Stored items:
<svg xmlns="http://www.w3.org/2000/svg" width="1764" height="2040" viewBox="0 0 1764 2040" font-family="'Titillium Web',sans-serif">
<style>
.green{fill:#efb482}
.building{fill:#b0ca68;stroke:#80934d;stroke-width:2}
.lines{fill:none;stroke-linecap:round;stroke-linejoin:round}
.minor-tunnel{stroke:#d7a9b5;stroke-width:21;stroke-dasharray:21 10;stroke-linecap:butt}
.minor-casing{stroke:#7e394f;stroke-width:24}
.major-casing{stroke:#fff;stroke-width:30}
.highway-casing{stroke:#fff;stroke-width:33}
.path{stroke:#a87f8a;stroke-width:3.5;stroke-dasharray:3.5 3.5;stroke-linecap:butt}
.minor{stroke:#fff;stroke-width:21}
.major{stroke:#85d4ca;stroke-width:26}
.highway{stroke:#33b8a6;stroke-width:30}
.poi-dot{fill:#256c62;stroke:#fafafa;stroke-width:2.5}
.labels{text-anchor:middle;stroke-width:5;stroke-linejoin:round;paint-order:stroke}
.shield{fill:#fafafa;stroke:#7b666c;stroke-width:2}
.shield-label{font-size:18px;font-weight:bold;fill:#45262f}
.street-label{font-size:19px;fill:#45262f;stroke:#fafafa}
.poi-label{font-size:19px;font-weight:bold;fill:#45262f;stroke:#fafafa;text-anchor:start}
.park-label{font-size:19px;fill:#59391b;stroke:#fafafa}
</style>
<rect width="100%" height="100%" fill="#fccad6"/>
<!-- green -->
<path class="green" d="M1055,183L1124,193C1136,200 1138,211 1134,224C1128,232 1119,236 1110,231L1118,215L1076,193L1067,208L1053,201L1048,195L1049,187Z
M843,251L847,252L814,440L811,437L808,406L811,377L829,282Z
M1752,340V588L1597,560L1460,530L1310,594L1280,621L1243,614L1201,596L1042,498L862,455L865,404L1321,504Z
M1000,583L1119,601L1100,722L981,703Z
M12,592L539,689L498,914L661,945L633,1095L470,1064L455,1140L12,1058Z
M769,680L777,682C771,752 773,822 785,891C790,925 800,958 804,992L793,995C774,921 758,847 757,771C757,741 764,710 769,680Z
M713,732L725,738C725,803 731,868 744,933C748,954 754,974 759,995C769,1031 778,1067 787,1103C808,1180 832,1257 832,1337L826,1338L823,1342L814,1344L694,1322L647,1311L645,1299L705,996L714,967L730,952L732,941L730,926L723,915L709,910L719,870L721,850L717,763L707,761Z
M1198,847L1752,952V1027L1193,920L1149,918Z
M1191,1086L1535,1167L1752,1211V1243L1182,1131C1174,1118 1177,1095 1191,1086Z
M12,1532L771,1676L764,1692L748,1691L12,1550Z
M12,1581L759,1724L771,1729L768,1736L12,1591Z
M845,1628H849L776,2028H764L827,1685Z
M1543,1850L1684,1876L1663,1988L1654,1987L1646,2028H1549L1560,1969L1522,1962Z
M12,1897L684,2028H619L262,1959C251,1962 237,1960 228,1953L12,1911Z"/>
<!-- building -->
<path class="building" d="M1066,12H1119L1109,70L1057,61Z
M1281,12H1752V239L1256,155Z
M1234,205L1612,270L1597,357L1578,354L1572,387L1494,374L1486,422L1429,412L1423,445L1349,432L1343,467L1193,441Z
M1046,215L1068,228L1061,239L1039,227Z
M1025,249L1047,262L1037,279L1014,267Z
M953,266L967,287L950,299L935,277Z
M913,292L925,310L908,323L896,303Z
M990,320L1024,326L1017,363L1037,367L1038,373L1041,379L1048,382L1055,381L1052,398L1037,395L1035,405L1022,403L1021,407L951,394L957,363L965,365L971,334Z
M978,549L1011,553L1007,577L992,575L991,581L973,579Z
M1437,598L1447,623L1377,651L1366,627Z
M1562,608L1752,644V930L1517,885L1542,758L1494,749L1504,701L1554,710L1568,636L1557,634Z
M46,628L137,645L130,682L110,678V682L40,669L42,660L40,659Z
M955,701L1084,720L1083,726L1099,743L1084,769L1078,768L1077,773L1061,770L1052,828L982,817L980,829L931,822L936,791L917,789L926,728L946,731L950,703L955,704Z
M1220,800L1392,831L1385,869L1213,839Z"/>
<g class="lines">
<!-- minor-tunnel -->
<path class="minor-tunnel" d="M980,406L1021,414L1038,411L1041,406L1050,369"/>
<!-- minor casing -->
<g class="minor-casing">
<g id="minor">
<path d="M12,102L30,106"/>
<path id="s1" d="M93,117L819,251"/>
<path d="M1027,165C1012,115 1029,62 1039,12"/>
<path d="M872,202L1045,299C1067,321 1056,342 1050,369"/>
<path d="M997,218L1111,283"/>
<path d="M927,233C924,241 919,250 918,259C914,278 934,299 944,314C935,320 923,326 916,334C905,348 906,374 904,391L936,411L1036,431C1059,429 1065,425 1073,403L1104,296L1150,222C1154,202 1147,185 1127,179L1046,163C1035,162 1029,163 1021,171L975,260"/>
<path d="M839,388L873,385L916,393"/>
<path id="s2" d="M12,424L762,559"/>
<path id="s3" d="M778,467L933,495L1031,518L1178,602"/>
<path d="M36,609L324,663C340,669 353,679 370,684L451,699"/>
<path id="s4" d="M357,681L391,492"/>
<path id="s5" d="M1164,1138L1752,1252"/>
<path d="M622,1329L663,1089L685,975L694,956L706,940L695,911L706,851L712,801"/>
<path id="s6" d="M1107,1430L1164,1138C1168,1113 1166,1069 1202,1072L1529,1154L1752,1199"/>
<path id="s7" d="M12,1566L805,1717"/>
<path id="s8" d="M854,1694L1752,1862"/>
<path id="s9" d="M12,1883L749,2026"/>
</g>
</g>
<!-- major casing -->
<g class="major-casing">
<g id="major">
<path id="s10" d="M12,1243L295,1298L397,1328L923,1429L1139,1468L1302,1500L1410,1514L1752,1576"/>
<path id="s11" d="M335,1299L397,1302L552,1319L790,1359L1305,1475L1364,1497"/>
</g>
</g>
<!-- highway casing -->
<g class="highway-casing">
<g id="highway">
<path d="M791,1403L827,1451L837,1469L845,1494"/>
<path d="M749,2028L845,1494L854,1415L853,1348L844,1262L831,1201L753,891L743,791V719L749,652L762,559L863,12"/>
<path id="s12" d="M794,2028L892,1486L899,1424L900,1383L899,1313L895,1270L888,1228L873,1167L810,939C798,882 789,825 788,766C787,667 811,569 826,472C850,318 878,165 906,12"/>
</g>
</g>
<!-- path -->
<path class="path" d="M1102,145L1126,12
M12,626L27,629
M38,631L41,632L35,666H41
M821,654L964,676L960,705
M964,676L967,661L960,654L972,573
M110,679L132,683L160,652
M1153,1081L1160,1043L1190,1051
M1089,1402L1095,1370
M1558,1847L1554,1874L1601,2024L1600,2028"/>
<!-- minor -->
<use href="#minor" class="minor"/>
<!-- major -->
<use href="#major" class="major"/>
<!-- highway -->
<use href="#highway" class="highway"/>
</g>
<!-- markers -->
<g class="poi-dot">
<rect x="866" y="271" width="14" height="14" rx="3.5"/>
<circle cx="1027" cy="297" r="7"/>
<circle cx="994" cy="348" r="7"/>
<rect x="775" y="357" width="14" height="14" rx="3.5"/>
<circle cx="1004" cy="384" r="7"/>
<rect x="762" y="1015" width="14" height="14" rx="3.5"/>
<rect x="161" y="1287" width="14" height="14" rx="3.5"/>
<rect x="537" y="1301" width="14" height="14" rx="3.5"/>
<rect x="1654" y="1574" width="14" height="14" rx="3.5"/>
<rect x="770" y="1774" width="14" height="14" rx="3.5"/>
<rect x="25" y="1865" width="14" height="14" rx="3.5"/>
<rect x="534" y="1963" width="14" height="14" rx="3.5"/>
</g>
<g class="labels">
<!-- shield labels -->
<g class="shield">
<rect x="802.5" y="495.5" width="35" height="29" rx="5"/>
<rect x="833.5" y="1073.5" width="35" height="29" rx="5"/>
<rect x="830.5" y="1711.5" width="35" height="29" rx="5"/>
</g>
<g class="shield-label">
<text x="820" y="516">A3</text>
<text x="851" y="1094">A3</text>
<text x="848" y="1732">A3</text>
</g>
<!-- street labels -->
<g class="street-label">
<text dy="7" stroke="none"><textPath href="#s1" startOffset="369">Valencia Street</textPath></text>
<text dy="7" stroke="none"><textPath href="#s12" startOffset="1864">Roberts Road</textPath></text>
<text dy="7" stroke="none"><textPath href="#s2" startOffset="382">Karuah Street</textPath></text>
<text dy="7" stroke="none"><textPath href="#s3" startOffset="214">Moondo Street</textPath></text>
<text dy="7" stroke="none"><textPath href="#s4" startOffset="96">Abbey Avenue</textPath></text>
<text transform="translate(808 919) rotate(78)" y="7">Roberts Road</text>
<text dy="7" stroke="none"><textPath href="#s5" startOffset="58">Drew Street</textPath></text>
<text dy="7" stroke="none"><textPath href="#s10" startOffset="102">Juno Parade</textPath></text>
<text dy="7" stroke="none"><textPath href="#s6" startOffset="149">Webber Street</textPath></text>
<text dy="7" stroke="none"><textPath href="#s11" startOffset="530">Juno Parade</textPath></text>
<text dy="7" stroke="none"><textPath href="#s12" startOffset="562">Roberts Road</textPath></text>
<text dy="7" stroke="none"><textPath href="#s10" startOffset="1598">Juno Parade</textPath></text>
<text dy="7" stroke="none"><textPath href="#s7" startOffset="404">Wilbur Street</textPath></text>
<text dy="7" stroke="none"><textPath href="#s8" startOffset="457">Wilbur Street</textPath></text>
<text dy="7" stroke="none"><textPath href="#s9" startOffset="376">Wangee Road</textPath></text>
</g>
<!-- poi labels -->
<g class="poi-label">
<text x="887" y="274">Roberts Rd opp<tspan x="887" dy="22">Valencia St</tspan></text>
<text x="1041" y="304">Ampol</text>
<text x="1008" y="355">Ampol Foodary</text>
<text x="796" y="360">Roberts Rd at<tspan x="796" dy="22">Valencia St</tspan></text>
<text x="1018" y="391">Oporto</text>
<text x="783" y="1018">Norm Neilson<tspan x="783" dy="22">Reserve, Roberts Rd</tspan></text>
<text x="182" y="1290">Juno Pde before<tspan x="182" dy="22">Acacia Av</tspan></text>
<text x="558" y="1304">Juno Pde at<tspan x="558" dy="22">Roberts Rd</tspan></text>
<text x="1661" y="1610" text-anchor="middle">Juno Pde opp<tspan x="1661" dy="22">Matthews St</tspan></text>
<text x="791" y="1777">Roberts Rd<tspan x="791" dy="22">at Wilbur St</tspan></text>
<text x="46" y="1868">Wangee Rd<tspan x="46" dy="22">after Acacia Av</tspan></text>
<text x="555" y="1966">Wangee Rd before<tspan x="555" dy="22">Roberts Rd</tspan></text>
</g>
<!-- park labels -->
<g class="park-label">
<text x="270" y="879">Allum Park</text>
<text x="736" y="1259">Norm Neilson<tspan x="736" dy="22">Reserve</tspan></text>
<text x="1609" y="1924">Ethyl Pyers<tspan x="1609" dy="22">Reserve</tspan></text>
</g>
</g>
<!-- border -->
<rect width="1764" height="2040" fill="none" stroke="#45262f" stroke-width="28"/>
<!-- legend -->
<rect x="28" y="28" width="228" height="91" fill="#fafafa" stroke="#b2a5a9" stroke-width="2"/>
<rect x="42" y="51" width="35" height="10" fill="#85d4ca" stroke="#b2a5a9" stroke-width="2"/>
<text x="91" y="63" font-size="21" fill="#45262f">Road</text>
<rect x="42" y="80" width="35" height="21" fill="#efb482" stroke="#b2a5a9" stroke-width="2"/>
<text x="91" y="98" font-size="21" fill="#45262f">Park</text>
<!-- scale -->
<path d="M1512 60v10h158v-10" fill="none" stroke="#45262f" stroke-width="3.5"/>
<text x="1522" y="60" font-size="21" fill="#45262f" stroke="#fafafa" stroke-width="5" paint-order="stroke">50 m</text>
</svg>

- [TASK OBJECTIVE]: Look through the records and gather each line with the word "linecap".

- [REPLY TO THE TASK]:
.lines{fill:none;stroke-linecap:round;stroke-linejoin:round}
.minor-tunnel{stroke:#d7a9b5;stroke-width:21;stroke-dasharray:21 10;stroke-linecap:butt}
.path{stroke:#a87f8a;stroke-width:3.5;stroke-dasharray:3.5 3.5;stroke-linecap:butt}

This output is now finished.